Pair Corralation between IShares Future and ProShares Ultra
Given the investment horizon of 90 days iShares Future AI is expected to generate 0.84 times more return on investment than ProShares Ultra. However, iShares Future AI is 1.2 times less risky than ProShares Ultra. It trades about 0.16 of its potential returns per unit of risk. ProShares Ultra 20 is currently generating about -0.13 per unit of risk. If you would invest 3,326 in iShares Future AI on September 12, 2024 and sell it today you would earn a total of 478.00 from holding iShares Future AI or generate 14.37% return on investment over 90 days.

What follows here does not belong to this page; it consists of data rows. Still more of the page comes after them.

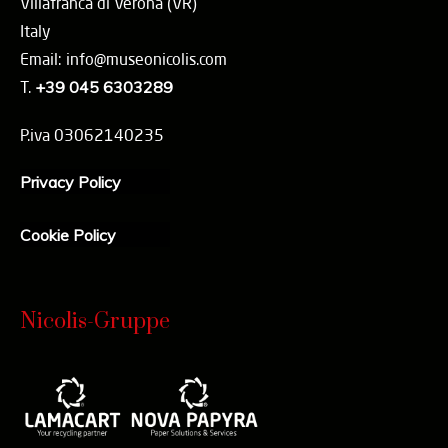
Villafranca di Verona (VR)
Italy
Email: info@museonicolis.com
T.
+39 045 6303289
P.iva 03062140235
Privacy Policy
Cookie Policy
Nicolis-Gruppe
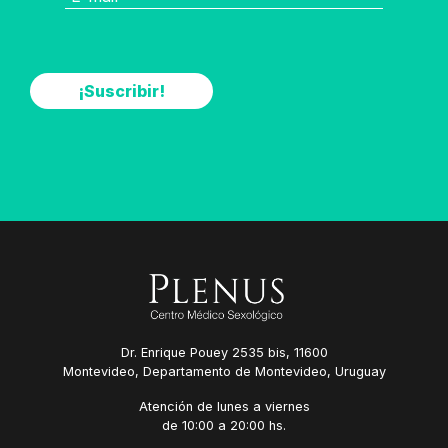
Dr. Enrique Pouey 2535 bis, 11600
Montevideo, Departamento de Montevideo, Uruguay
Atención de lunes a viernes
de 10:00 a 20:00 hs.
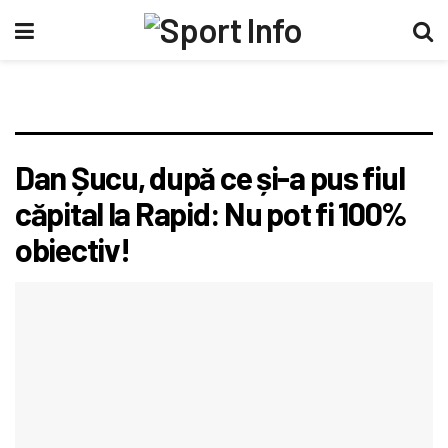
Dan Șucu, după ce și-a pus fiul
căpital la Rapid: Nu pot fi 100%
obiectiv!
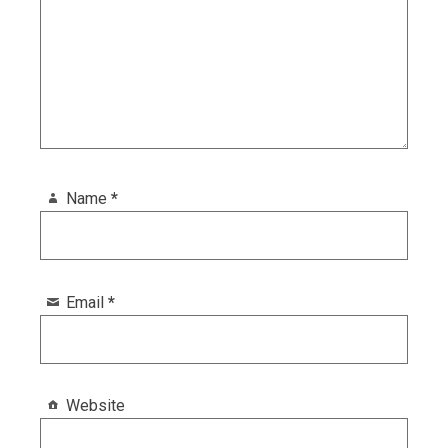
Name
*
Email
*
Website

Time Period | 3 Months [change] |
Direction | Moves Against |
Strength | Very Weak |
Accuracy | 100.0% |
Values | Daily Returns |
iShares Future AI vs. ProShares Ultra 20
Performance |
Timeline |
iShares Future AI |
ProShares Ultra 20 |
IShares Future and ProShares Ultra Volatility Contrast
Predicted Return Density |
Returns |
Pair Trading with IShares Future and ProShares Ultra
The main advantage of trading using opposite IShares Future and ProShares Ultra positions is that it hedges away some unsystematic risk. Because of two separate transactions, even if IShares Future position performs unexpectedly, ProShares Ultra can make up some of the losses. Pair trading also minimizes risk from directional movements in the market. For example, if an entire industry or sector drops because of unexpected headlines, the short position in ProShares Ultra will offset losses from the drop in ProShares Ultra's long position.IShares Future vs. Invesco DWA Utilities | IShares Future vs. Invesco Dynamic Large | IShares Future vs. SCOR PK | IShares Future vs. Morningstar Unconstrained Allocation |
ProShares Ultra vs. Direxion Daily 20 | ProShares Ultra vs. Direxion Daily 7 10 | ProShares Ultra vs. Direxion Daily Real | ProShares Ultra vs. Direxion Daily MSCI |
Check out your portfolio center.Note that this page's information should be used as a complementary analysis to find the right mix of equity instruments to add to your existing portfolios or create a brand new portfolio. You can also try the Equity Valuation module to check real value of public entities based on technical and fundamental data.